Logo Design by Christine Martell of VisualsSpeak
The Comment Challenge is starting today (May 1st) and will run through the next 31 days. Sue Waters , Kim Cofino , and Michele Martin and I have been working to coordinate across geography, timelines and our normal busy lives. There are over 70 participants, as of this moment, who are ready to dive in.
How do you get started?
Head on over to Sue’s post Commenting, Learning Together and the Comment Challenge , to read all about the details.
Here are just the few basic thoughts and links you might want to bookmark:
- Daily Challenges will be posted on Michele Martin’s blog and on the activities page of the Wiki
- Challenge Day 1 is posted here
- If you are a blogger, start to document your learning on your blog
- If you don’t have a blog (yet), take a paper and a pencil and jot down bullets. Remember this challenge is mainly about your own personal learning. The community effect is, of course, an added bonus.
- Don’t forget to tag your posts with a technorati tag comment08 .

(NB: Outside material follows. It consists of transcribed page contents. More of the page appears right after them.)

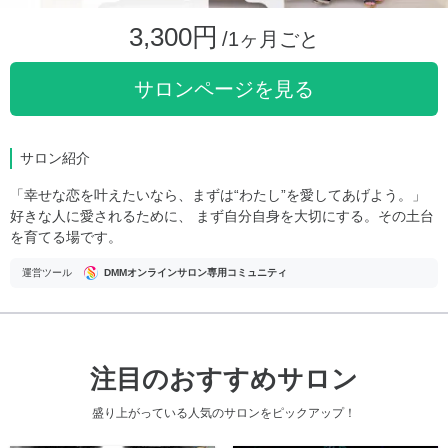
3,300円
/1ヶ月ごと
サロンページを見る
サロン紹介
「幸せな恋を叶えたいなら、まずは“わたし”を愛してあげよう。」
好きな人に愛されるために、 まず自分自身を大切にする。その土台
を育てる場です。
運営ツール
DMMオンラインサロン専用コミュニティ
注目のおすすめサロン
盛り上がっている人気のサロンをピックアップ！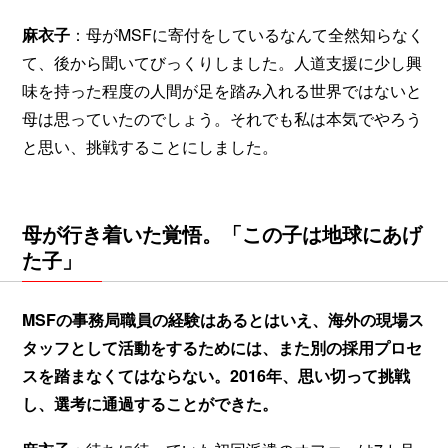
麻衣子
：母がMSFに寄付をしているなんて全然知らなく
て、後から聞いてびっくりしました。人道支援に少し興
味を持った程度の人間が足を踏み入れる世界ではないと
母は思っていたのでしょう。それでも私は本気でやろう
と思い、挑戦することにしました。
母が行き着いた覚悟。「この子は地球にあげ
た子」
MSFの事務局職員の経験はあるとはいえ、海外の現場ス
タッフとして活動をするためには、また別の採用プロセ
スを踏まなくてはならない。2016年、思い切って挑戦
し、選考に通過することができた。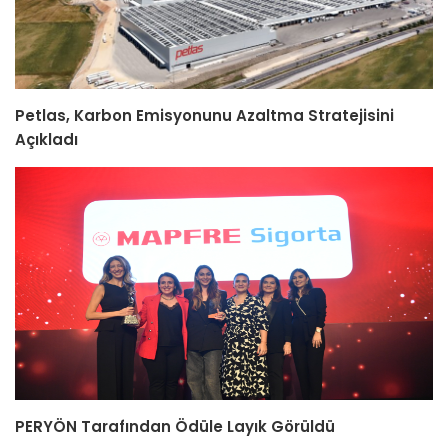
Petlas, Karbon Emisyonunu Azaltma Stratejisini
Açıkladı
PERYÖN Tarafından Ödüle Layık Görüldü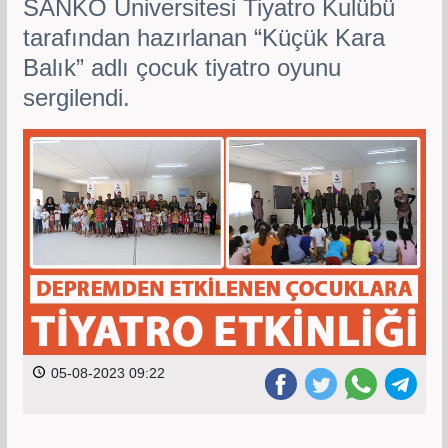
SANKO Üniversitesi Tiyatro Kulübü
tarafından hazırlanan “Küçük Kara
Balık” adlı çocuk tiyatro oyunu
sergilendi.
05-08-2023 09:22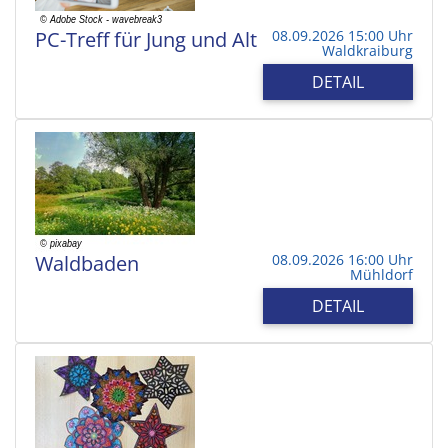
PC-Treff für Jung und Alt
08.09.2026 15:00 Uhr
Waldkraiburg
DETAIL
Waldbaden
08.09.2026 16:00 Uhr
Mühldorf
DETAIL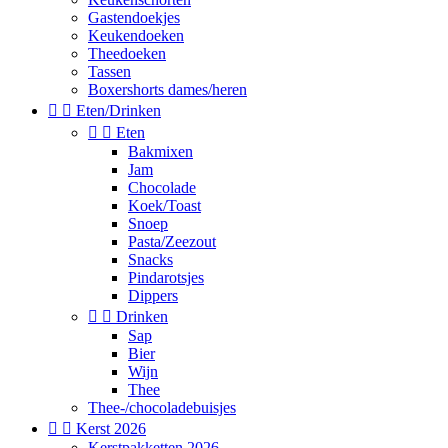
Gastendoekjes
Keukendoeken
Theedoeken
Tassen
Boxershorts dames/heren


Eten/Drinken


Eten
Bakmixen
Jam
Chocolade
Koek/Toast
Snoep
Pasta/Zeezout
Snacks
Pindarotsjes
Dippers


Drinken
Sap
Bier
Wijn
Thee
Thee-/chocoladebuisjes


Kerst 2026
Kerstpakketten 2026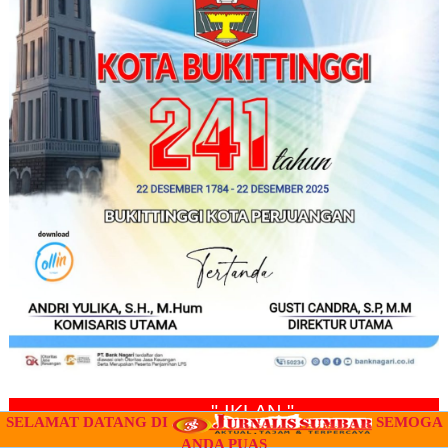
" IKLAN "
SELAMAT DATANG DI
SEMOGA
ANDA PUAS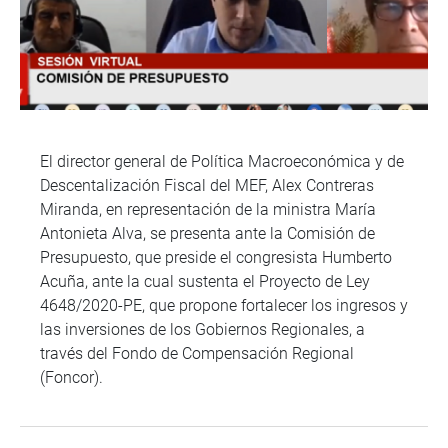
El director general de Política Macroeconómica y de
Descentalización Fiscal del MEF, Alex Contreras
Miranda, en representación de la ministra María
Antonieta Alva, se presenta ante la Comisión de
Presupuesto, que preside el congresista Humberto
Acuña, ante la cual sustenta el Proyecto de Ley
4648/2020-PE, que propone fortalecer los ingresos y
las inversiones de los Gobiernos Regionales, a
través del Fondo de Compensación Regional
(Foncor).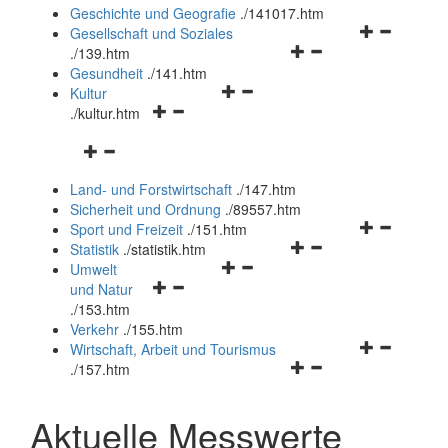
und
Geschichte und Geografie
.
/141017.htm
schließen
Navigationsm
Gesellschaft und Soziales
Navigationsmenü
öffnen
.
/139.htm
öffnen
und
Gesundheit
.
/141.htm
Navigationsmenü
und
schließen
Kultur
Navigationsmenü
öffnen
schließen
.
/kultur.htm
öffnen
und
Navigationsmenü
und
schließen
öffnen
schließen
Land- und Forstwirtschaft
.
/147.htm
und
Sicherheit und Ordnung
.
/89557.htm
schließen
Navigationsm
Sport und Freizeit
.
/151.htm
Navigationsmenü
öffnen
Statistik
.
/statistik.htm
Navigationsmenü
öffnen
und
Umwelt
Navigationsmenü
öffnen
und
schließen
und Natur
öffnen
und
schließen
.
/153.htm
und
schließen
Verkehr
.
/155.htm
schließen
Navigationsm
Wirtschaft, Arbeit und Tourismus
Navigationsmenü
öffnen
.
/157.htm
öffnen
und
und
schließen
Aktuelle Messwerte
schließen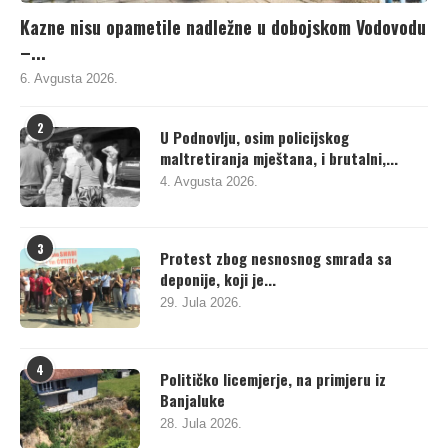
Kazne nisu opametile nadležne u dobojskom Vodovodu
–...
6. Avgusta 2026.
2
U Podnovlju, osim policijskog
maltretiranja mještana, i brutalni,...
4. Avgusta 2026.
3
Protest zbog nesnosnog smrada sa
deponije, koji je...
29. Jula 2026.
4
Političko licemjerje, na primjeru iz
Banjaluke
28. Jula 2026.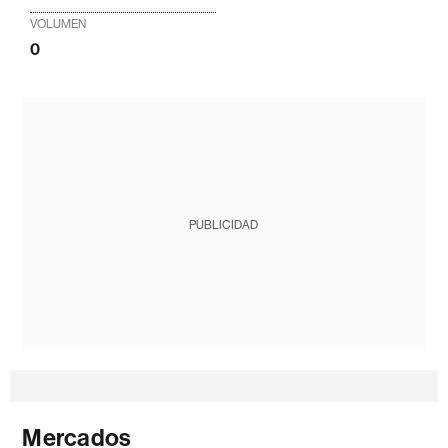
VOLUMEN
0
PUBLICIDAD
Mercados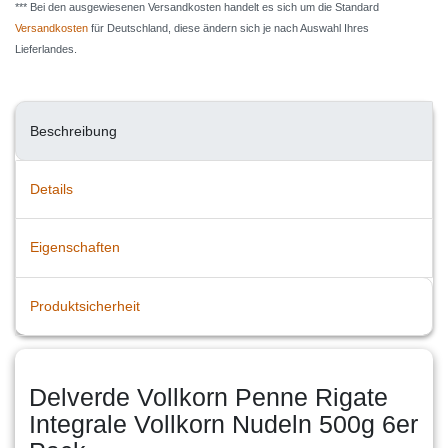
*** Bei den ausgewiesenen Versandkosten handelt es sich um die Standard
Versandkosten
für Deutschland, diese ändern sich je nach Auswahl Ihres
Lieferlandes.
Beschreibung
Details
Eigenschaften
Produktsicherheit
Delverde Vollkorn Penne Rigate
Integrale Vollkorn Nudeln 500g 6er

- Start commenting and have fun!
I’ve never participated in anything like this before, but I think I’m in need of a challenge. I have no aspirations of winning. To me this is more personal than anything else and it will hopefully become something I do on a more consistent basis. Kind of like taking the time to smell the roses.
Caroline,
I agree with you. The challenge should be internal for each one of us. Some need more external motivation for such a challenge than others. I like your comparison to taking time to smell the roses. Looking forward to reading more from you.
“Aspirations of winning?” It could be, depending on how you define winning — like a person who trains for a 10k race because his goal is to complete. Completion is winning.
I wandered in accidentally only to recognize Sue Waters and Michele Martin’s names.
Often I talk about going three clicks out as I read blogs — finding a link in a post and clicking; finding a second link there; finding a third. By the time I do that, I’m usually well out of my usual neighborhood, which increases the odds I’m going to learn something.